The three-toed sloth.  Thus we left deciding on another bar, an Irish pub a little further down the road, to toast and roast Sean until two in the morning. Now to me, the true joy of celebrating a twenty-first at a bar is in discovering what type of drunk my siblings were. My mom and aunt after a few shots become quite giggly and talkative: happy drunks. Alcohol however can twist and contort my sister, Katie, into a mean drunk at times. Once she stapled me a “Green Gremlin” when I offered to help her to her room, dismissing me with a wave of her hand and instructions to return to my cave. Apparently she had made other plans, you see. Choosing to grip the banister with both her hands and feet like a giant sloth, she shimmied and slid up the railing until falling on the – thankfully – carpeted stairs. She denies this, of course, but luckily I have witnesses . . . as well as a few pictures which I am saving for when she gets married.

Meanwhile, on the very few occasions when I have imbibed more than is sensible, I become a very analytical drunk, talking loudly, citing Coolidge, and inspecting my own state of delirium.

Once after four or so glasses of Jagermeister and Red Bull (a very dangerous combination, I have since learned), I discovered a shot of electricity shot along my arm whenever I stretched. This being my very first bout with alcohol, I spent the remainder of the night, trying to reason out the biology behind my condition – much to Patrick’s frustration:

“Murphey, don’t think! Just drink!” Pat rhymes when he drinks, and thus represents the poet drunk, an egregious teller of bad jokes.

“But Pat . . . Pat my arm gets so tingly when I straighten it. Like blood is suddenly surging across to my fingers. Or perhaps I am the son of Zeus. Is that normal?” I ask, flinging my arm out into several different directions to demonstrate.

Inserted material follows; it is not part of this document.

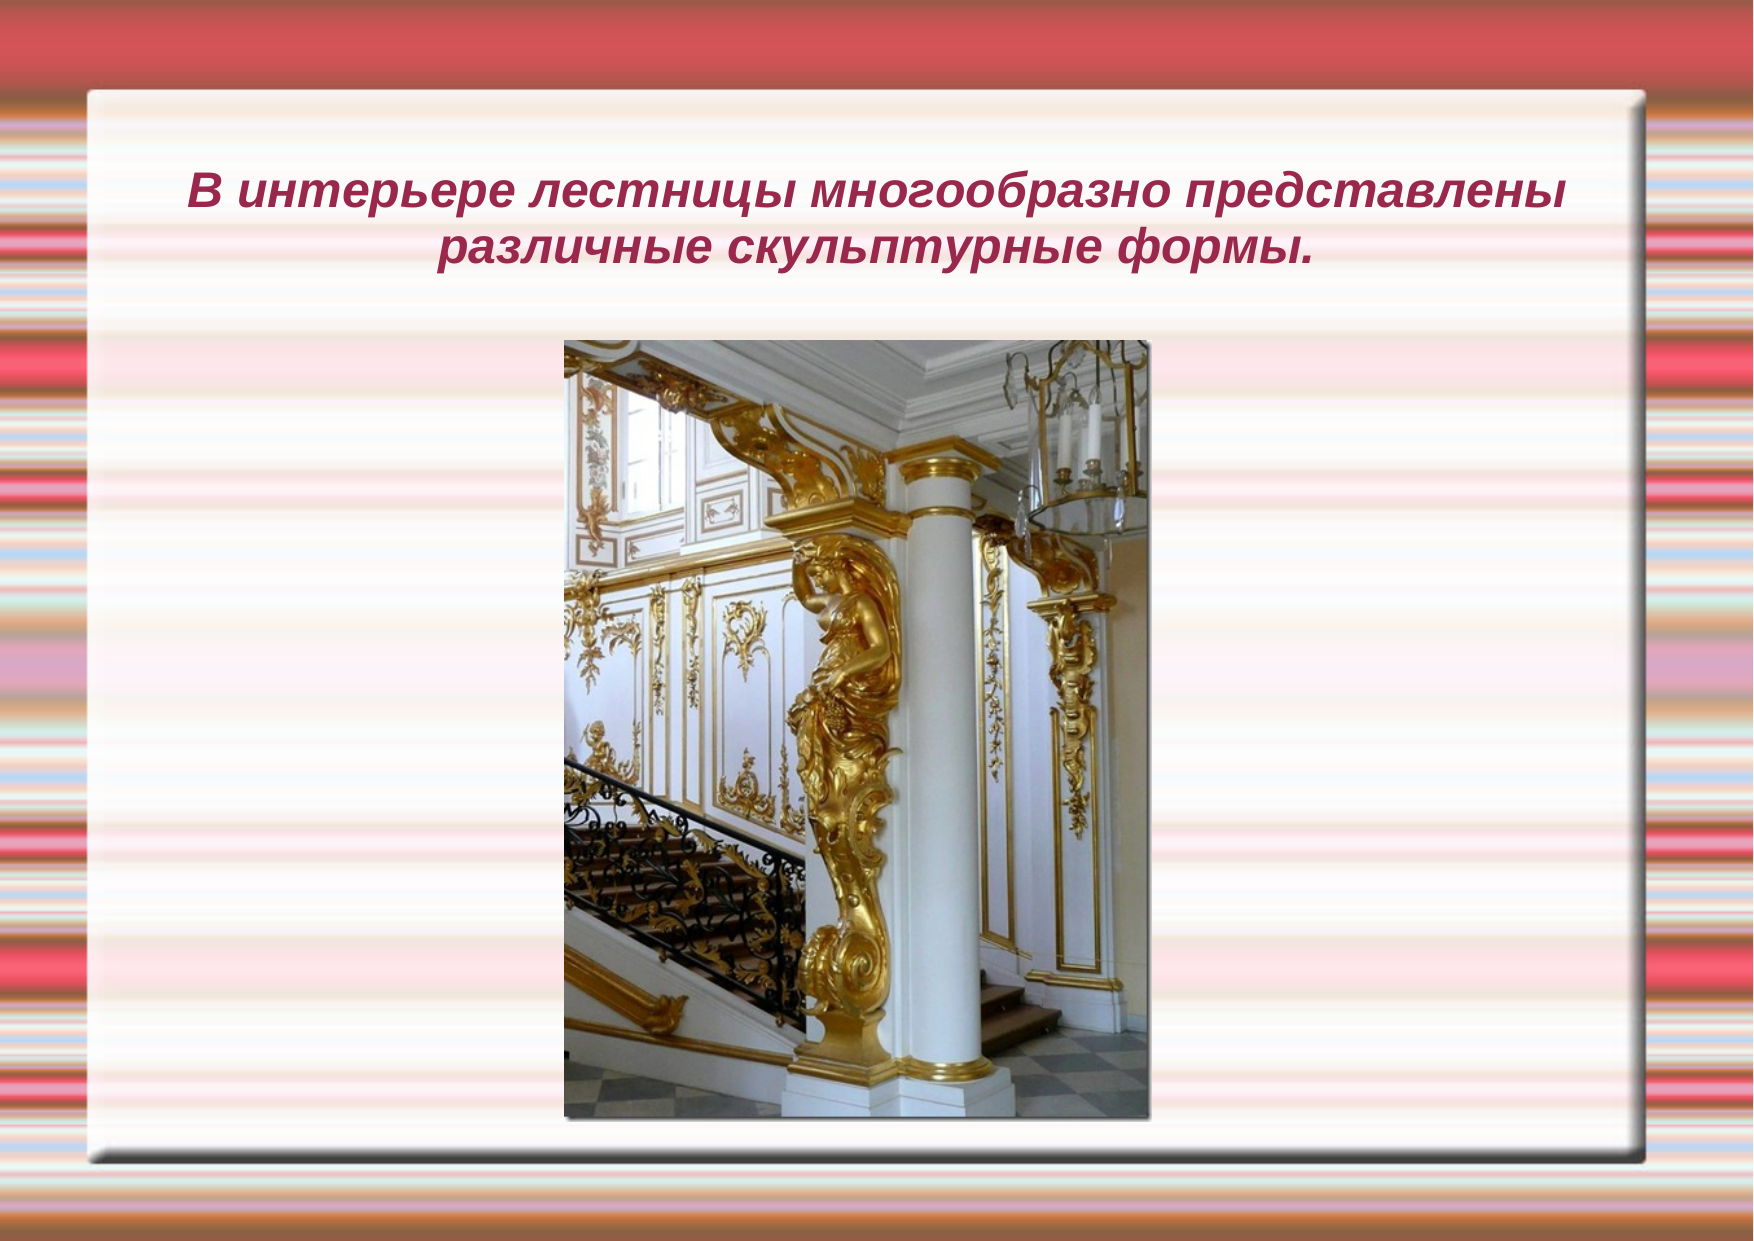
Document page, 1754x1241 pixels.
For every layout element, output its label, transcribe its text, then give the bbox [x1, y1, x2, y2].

picture [0, 0, 1754, 1241]
title В интерьере лестницы многообразно представлены различные скульптурные формы. [128, 114, 1627, 322]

My bane!Another instance – probably the worst – I had asked Pat to help me construct a few CDs, when he and I started talking about this girl I fancied who within days would be leaving for India. Distraught and foolish, we opened a cask of Crown Royal and finished off the whole bottle within a few hours. My exploits for the remainder of the night are lost in a cloud of bitter sensations, but I am told that I slid noisily down the stairs shouting “Bump!” as I rolled over each step, expressed my wonderment to my sleeping parents at this unique state of mind, and woke up Katie to discuss my love problems while citing Shakespearean sonnets, which I have since forgotten. The morning after was not pretty, but if I had won the Noble Prize for Chemistry Mom could not have been prouder.

“It’s good to break out every once in a while,” she said. I agreed, but as my head rattled and shook like a martini decanter, I promised never to find myself in that state again. Or more importantly allow anyone else to find me in such a state again.

Now Sean . . . as a blossoming lawyer, he enjoys arguing and irritating others. Drunken Sean is no different only he argues and irritates at a high volume . . . oh and he likes to sing too. Katie and Sean regaled us with several off-key refrains of Annie Lennox’s “Walking on Broken Glass.” Later they joyously shouted out some imaginative lyrics to Journey and let loosed some water in the driveway. Ah . . . the memories. That in itself made the night well worthwhile.